Content starts

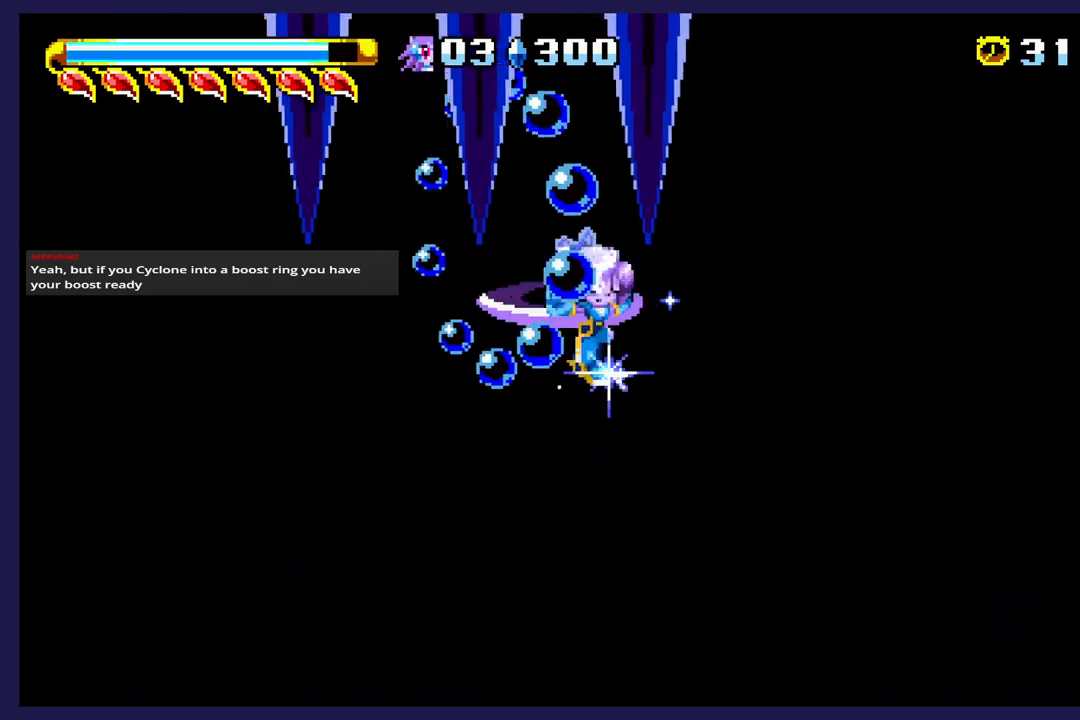
{"buttons": ["DPAD_LEFT"], "left_stick": "center", "events": [[267, "DPAD_LEFT", "up"], [317, "DPAD_LEFT", "down"], [383, "A", "up"], [383, "DPAD_UP", "up"]]}
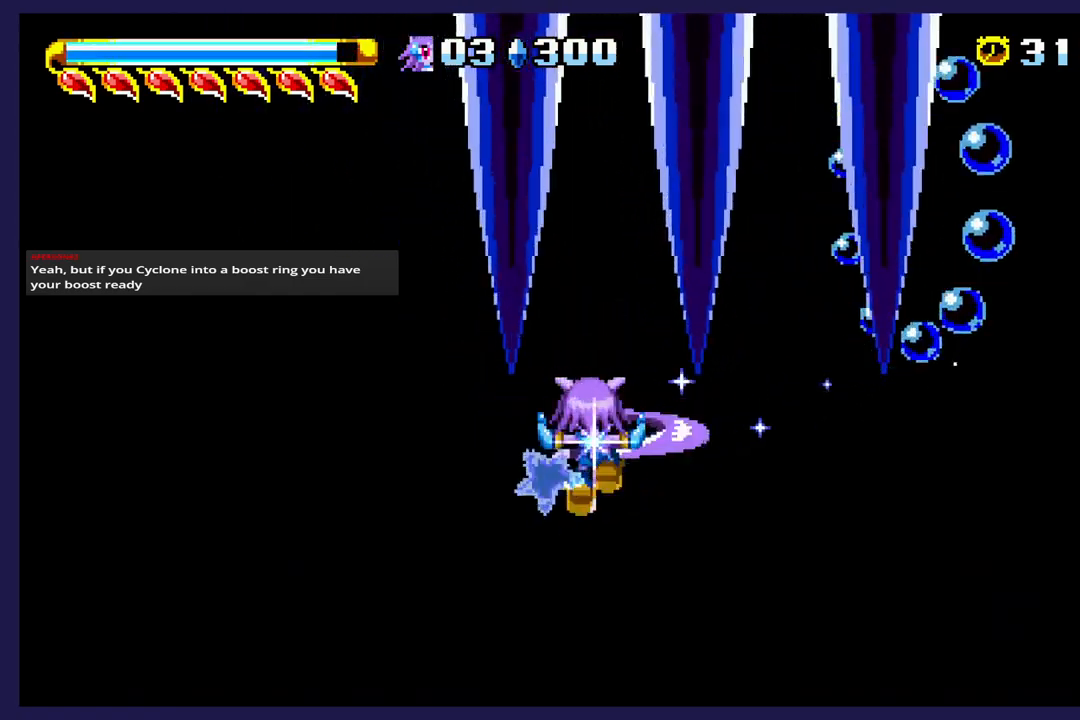
{"buttons": ["DPAD_LEFT"], "left_stick": "center", "events": []}
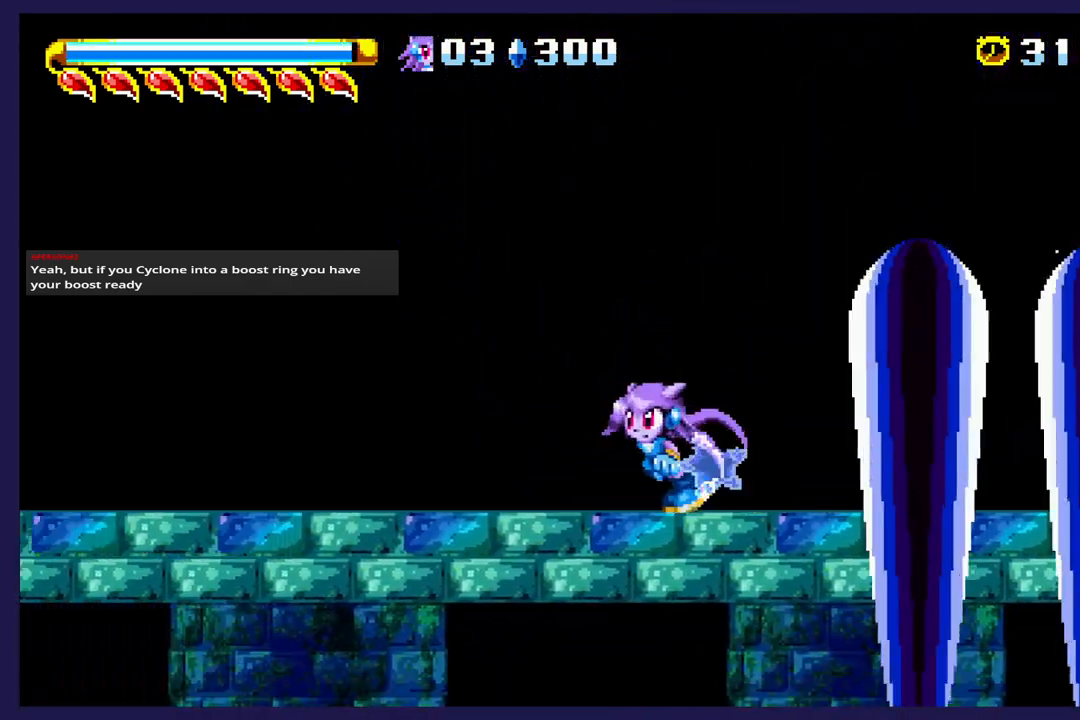
{"buttons": ["DPAD_LEFT"], "left_stick": "center", "events": []}
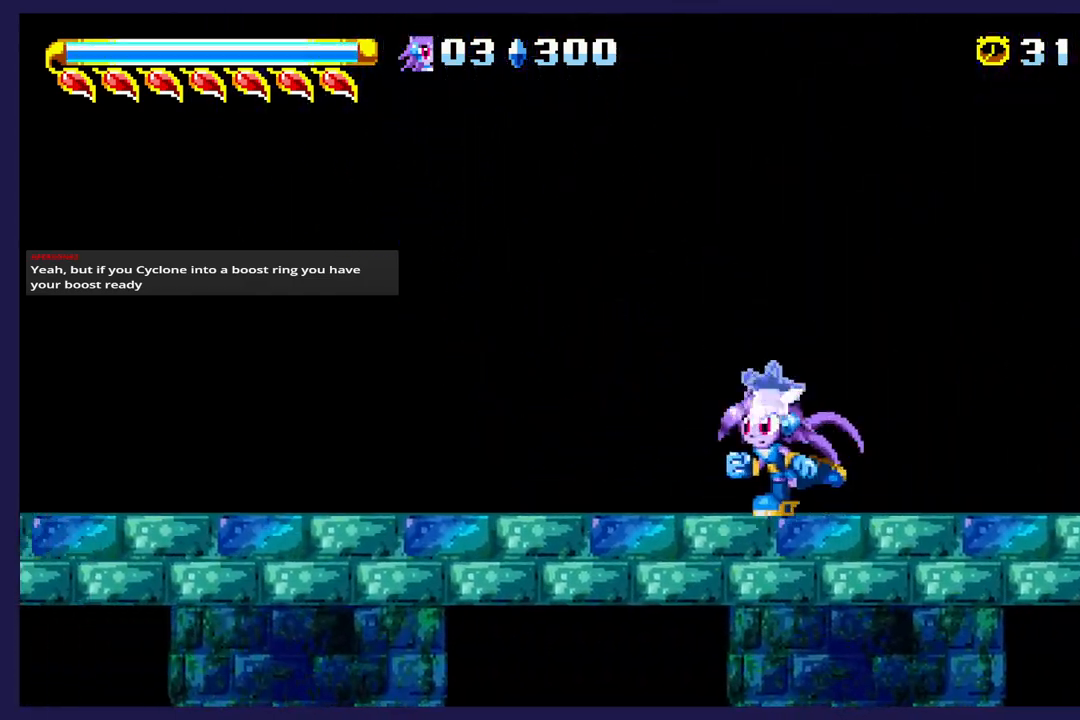
{"buttons": ["DPAD_LEFT"], "left_stick": "center", "events": []}
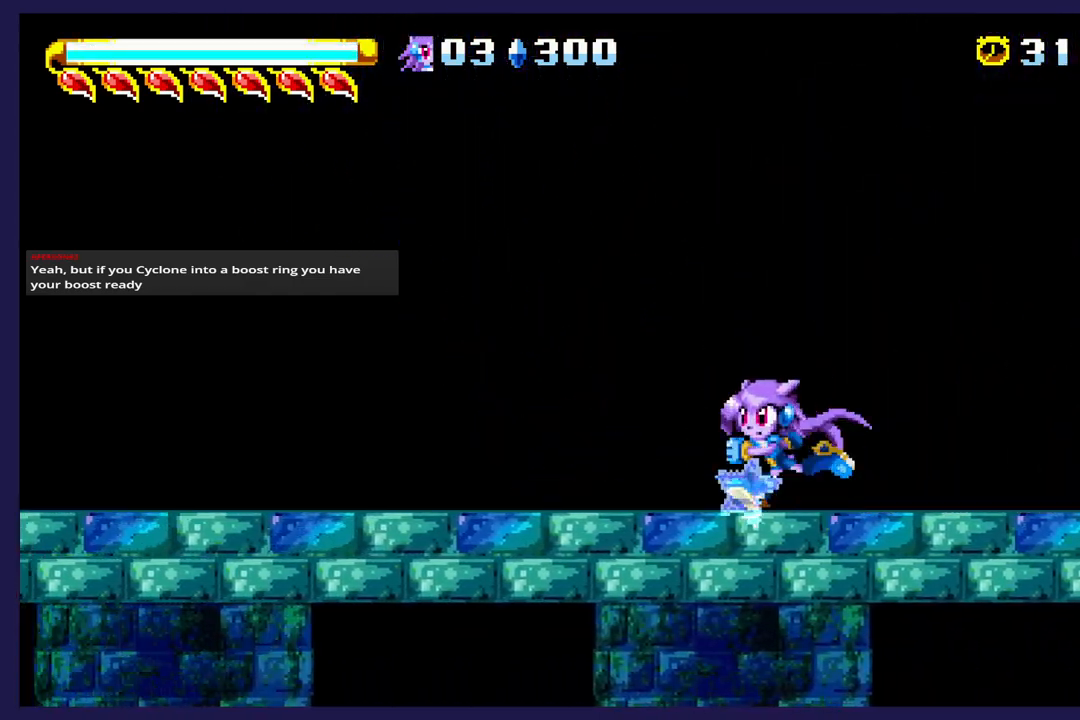
{"buttons": ["DPAD_LEFT"], "left_stick": "center", "events": []}
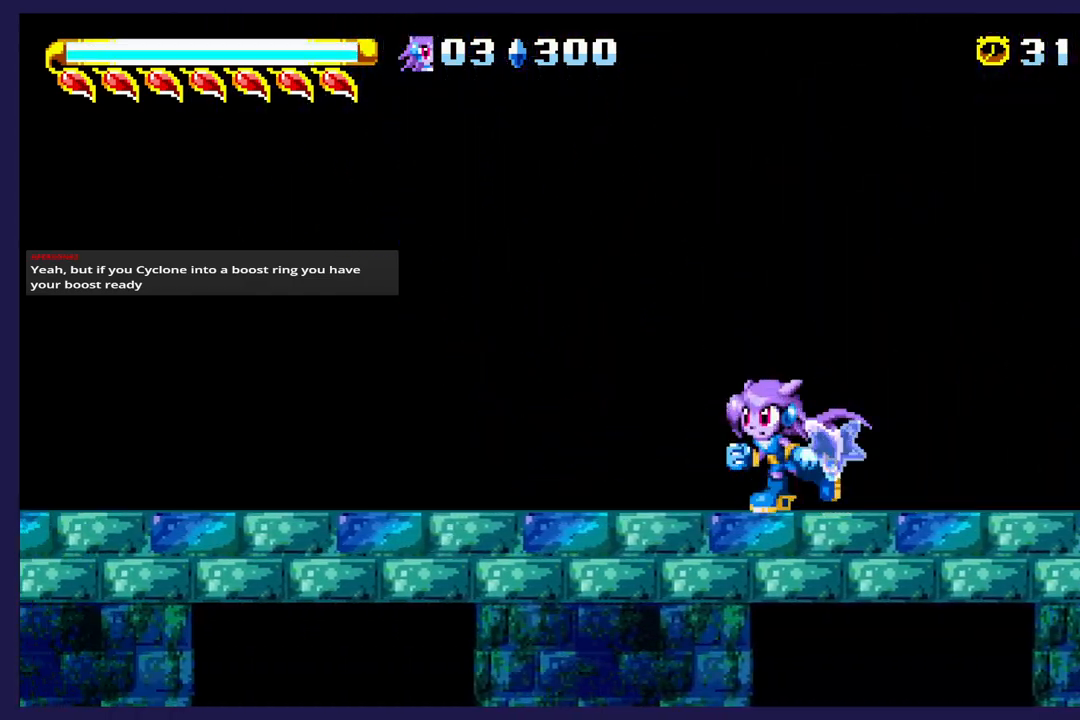
{"buttons": ["DPAD_LEFT"], "left_stick": "center", "events": []}
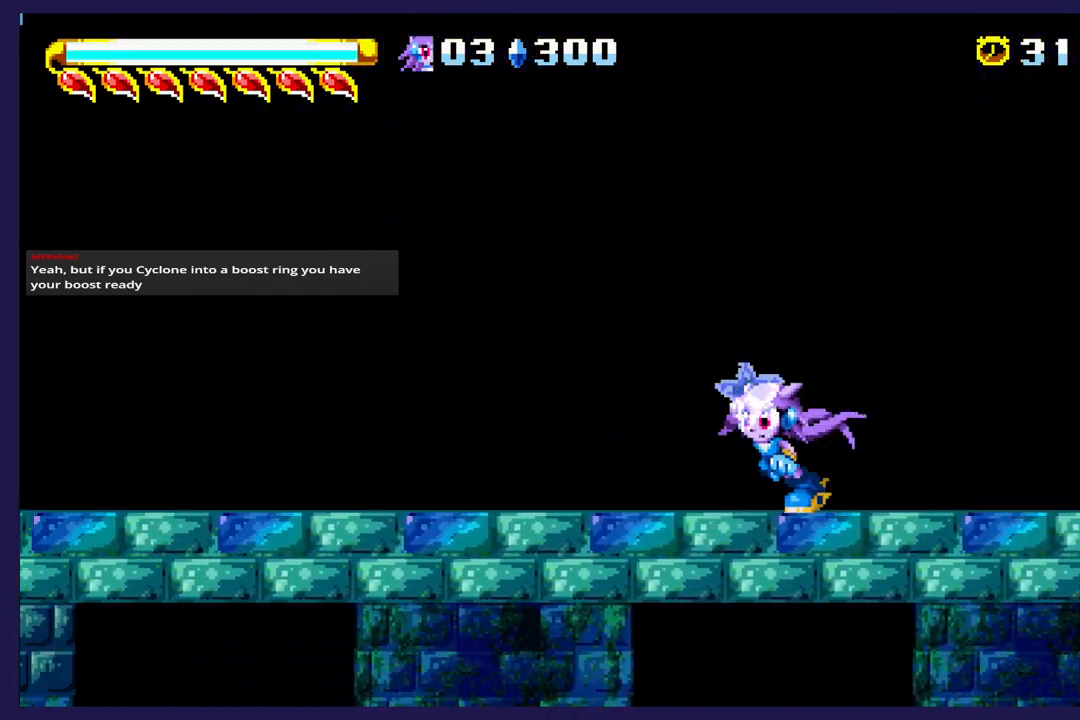
{"buttons": ["DPAD_RIGHT"], "left_stick": "center", "events": [[433, "DPAD_LEFT", "up"], [467, "DPAD_RIGHT", "down"]]}
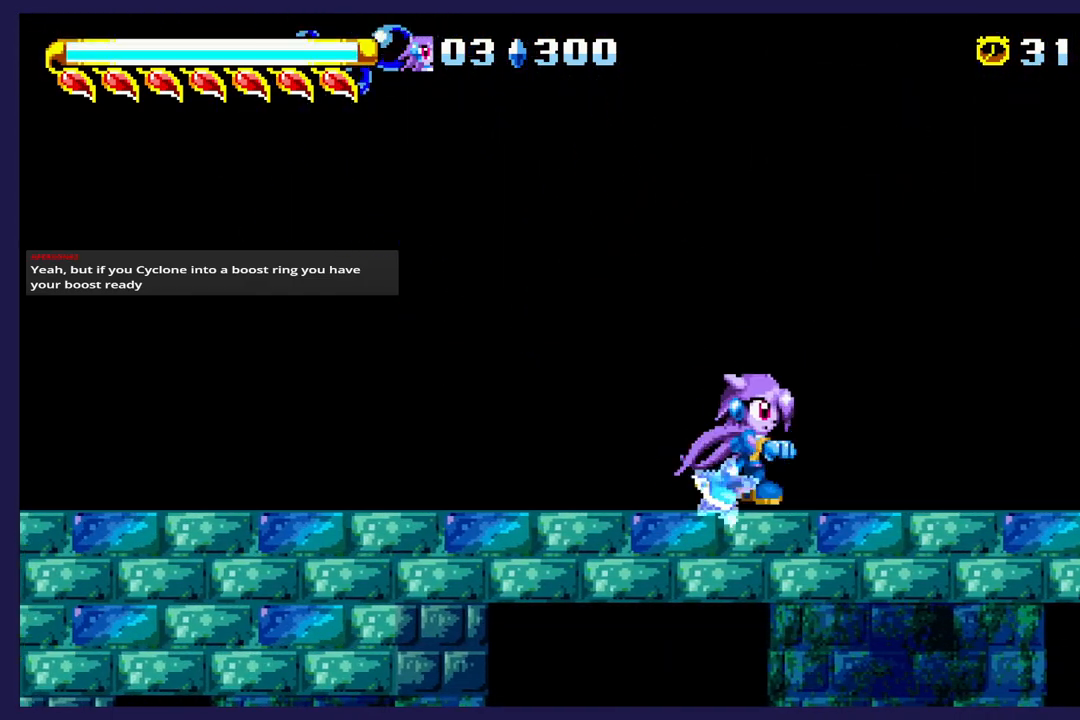
{"buttons": ["DPAD_RIGHT"], "left_stick": "center", "events": []}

Content ends

■ **Task prompt**: All lines in the records above with "down" need to be found and copied.

■ **Answer to this task**:
{"buttons": ["DPAD_LEFT"], "left_stick": "center", "events": [[267, "DPAD_LEFT", "up"], [317, "DPAD_LEFT", "down"], [383, "A", "up"], [383, "DPAD_UP", "up"]]}
{"buttons": ["DPAD_RIGHT"], "left_stick": "center", "events": [[433, "DPAD_LEFT", "up"], [467, "DPAD_RIGHT", "down"]]}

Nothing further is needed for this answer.